** Start **

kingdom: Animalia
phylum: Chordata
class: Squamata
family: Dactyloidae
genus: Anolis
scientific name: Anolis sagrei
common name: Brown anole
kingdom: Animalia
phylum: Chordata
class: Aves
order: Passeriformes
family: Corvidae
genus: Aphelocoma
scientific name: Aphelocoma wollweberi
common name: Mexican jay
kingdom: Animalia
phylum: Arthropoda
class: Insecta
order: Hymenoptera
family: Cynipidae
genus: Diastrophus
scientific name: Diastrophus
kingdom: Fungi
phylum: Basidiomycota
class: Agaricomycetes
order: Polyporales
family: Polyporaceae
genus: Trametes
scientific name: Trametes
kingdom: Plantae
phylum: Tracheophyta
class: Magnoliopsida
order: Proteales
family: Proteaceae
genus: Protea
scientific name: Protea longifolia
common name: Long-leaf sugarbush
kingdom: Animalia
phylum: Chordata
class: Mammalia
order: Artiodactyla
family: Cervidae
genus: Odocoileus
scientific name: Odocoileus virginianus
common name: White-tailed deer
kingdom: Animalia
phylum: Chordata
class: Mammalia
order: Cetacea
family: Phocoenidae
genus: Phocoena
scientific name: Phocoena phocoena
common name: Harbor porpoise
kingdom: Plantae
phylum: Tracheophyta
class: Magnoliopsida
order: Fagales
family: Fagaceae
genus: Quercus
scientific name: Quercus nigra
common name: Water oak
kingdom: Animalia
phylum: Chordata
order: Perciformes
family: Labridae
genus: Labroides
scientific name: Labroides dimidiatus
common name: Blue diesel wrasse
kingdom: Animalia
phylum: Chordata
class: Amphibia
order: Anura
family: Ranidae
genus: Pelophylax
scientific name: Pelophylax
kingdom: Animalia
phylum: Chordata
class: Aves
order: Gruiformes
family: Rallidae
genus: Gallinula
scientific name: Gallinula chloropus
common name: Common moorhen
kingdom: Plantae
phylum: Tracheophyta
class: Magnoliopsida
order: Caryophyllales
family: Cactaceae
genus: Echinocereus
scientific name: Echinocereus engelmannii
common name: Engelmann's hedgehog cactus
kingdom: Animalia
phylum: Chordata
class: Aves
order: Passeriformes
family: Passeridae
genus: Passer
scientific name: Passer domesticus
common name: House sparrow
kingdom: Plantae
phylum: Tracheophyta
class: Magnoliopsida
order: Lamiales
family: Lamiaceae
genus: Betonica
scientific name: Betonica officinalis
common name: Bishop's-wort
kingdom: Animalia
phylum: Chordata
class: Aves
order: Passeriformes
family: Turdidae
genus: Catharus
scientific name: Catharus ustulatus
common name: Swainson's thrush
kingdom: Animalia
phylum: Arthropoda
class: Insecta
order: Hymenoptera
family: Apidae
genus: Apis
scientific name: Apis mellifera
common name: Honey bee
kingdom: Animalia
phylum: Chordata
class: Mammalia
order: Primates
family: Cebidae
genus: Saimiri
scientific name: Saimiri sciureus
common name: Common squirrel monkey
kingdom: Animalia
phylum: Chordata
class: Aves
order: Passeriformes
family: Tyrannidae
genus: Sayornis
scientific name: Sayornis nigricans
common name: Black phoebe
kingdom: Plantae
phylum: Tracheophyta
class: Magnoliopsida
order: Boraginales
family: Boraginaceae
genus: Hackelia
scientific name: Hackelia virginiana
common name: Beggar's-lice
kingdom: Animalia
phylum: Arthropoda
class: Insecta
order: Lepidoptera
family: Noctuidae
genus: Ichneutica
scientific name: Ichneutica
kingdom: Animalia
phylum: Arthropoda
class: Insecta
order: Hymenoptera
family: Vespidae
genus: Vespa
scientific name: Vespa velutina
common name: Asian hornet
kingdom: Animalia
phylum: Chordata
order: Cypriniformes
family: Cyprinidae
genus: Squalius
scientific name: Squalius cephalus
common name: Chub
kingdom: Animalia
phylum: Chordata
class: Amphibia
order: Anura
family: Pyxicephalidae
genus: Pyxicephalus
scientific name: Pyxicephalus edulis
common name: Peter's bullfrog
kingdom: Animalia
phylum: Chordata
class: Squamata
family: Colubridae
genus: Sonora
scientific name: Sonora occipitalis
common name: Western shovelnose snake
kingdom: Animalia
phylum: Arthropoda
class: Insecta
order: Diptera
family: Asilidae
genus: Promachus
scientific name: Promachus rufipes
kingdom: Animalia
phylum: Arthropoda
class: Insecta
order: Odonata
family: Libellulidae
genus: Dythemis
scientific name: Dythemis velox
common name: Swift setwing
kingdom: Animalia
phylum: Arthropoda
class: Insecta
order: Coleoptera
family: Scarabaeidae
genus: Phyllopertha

** End **

◆ Task objective:
Copy every line of the records above without changing anything.

◆ Written solution:
kingdom: Animalia
phylum: Chordata
class: Squamata
family: Dactyloidae
genus: Anolis
scientific name: Anolis sagrei
common name: Brown anole
kingdom: Animalia
phylum: Chordata
class: Aves
order: Passeriformes
family: Corvidae
genus: Aphelocoma
scientific name: Aphelocoma wollweberi
common name: Mexican jay
kingdom: Animalia
phylum: Arthropoda
class: Insecta
order: Hymenoptera
family: Cynipidae
genus: Diastrophus
scientific name: Diastrophus
kingdom: Fungi
phylum: Basidiomycota
class: Agaricomycetes
order: Polyporales
family: Polyporaceae
genus: Trametes
scientific name: Trametes
kingdom: Plantae
phylum: Tracheophyta
class: Magnoliopsida
order: Proteales
family: Proteaceae
genus: Protea
scientific name: Protea longifolia
common name: Long-leaf sugarbush
kingdom: Animalia
phylum: Chordata
class: Mammalia
order: Artiodactyla
family: Cervidae
genus: Odocoileus
scientific name: Odocoileus virginianus
common name: White-tailed deer
kingdom: Animalia
phylum: Chordata
class: Mammalia
order: Cetacea
family: Phocoenidae
genus: Phocoena
scientific name: Phocoena phocoena
common name: Harbor porpoise
kingdom: Plantae
phylum: Tracheophyta
class: Magnoliopsida
order: Fagales
family: Fagaceae
genus: Quercus
scientific name: Quercus nigra
common name: Water oak
kingdom: Animalia
phylum: Chordata
order: Perciformes
family: Labridae
genus: Labroides
scientific name: Labroides dimidiatus
common name: Blue diesel wrasse
kingdom: Animalia
phylum: Chordata
class: Amphibia
order: Anura
family: Ranidae
genus: Pelophylax
scientific name: Pelophylax
kingdom: Animalia
phylum: Chordata
class: Aves
order: Gruiformes
family: Rallidae
genus: Gallinula
scientific name: Gallinula chloropus
common name: Common moorhen
kingdom: Plantae
phylum: Tracheophyta
class: Magnoliopsida
order: Caryophyllales
family: Cactaceae
genus: Echinocereus
scientific name: Echinocereus engelmannii
common name: Engelmann's hedgehog cactus
kingdom: Animalia
phylum: Chordata
class: Aves
order: Passeriformes
family: Passeridae
genus: Passer
scientific name: Passer domesticus
common name: House sparrow
kingdom: Plantae
phylum: Tracheophyta
class: Magnoliopsida
order: Lamiales
family: Lamiaceae
genus: Betonica
scientific name: Betonica officinalis
common name: Bishop's-wort
kingdom: Animalia
phylum: Chordata
class: Aves
order: Passeriformes
family: Turdidae
genus: Catharus
scientific name: Catharus ustulatus
common name: Swainson's thrush
kingdom: Animalia
phylum: Arthropoda
class: Insecta
order: Hymenoptera
family: Apidae
genus: Apis
scientific name: Apis mellifera
common name: Honey bee
kingdom: Animalia
phylum: Chordata
class: Mammalia
order: Primates
family: Cebidae
genus: Saimiri
scientific name: Saimiri sciureus
common name: Common squirrel monkey
kingdom: Animalia
phylum: Chordata
class: Aves
order: Passeriformes
family: Tyrannidae
genus: Sayornis
scientific name: Sayornis nigricans
common name: Black phoebe
kingdom: Plantae
phylum: Tracheophyta
class: Magnoliopsida
order: Boraginales
family: Boraginaceae
genus: Hackelia
scientific name: Hackelia virginiana
common name: Beggar's-lice
kingdom: Animalia
phylum: Arthropoda
class: Insecta
order: Lepidoptera
family: Noctuidae
genus: Ichneutica
scientific name: Ichneutica
kingdom: Animalia
phylum: Arthropoda
class: Insecta
order: Hymenoptera
family: Vespidae
genus: Vespa
scientific name: Vespa velutina
common name: Asian hornet
kingdom: Animalia
phylum: Chordata
order: Cypriniformes
family: Cyprinidae
genus: Squalius
scientific name: Squalius cephalus
common name: Chub
kingdom: Animalia
phylum: Chordata
class: Amphibia
order: Anura
family: Pyxicephalidae
genus: Pyxicephalus
scientific name: Pyxicephalus edulis
common name: Peter's bullfrog
kingdom: Animalia
phylum: Chordata
class: Squamata
family: Colubridae
genus: Sonora
scientific name: Sonora occipitalis
common name: Western shovelnose snake
kingdom: Animalia
phylum: Arthropoda
class: Insecta
order: Diptera
family: Asilidae
genus: Promachus
scientific name: Promachus rufipes
kingdom: Animalia
phylum: Arthropoda
class: Insecta
order: Odonata
family: Libellulidae
genus: Dythemis
scientific name: Dythemis velox
common name: Swift setwing
kingdom: Animalia
phylum: Arthropoda
class: Insecta
order: Coleoptera
family: Scarabaeidae
genus: Phyllopertha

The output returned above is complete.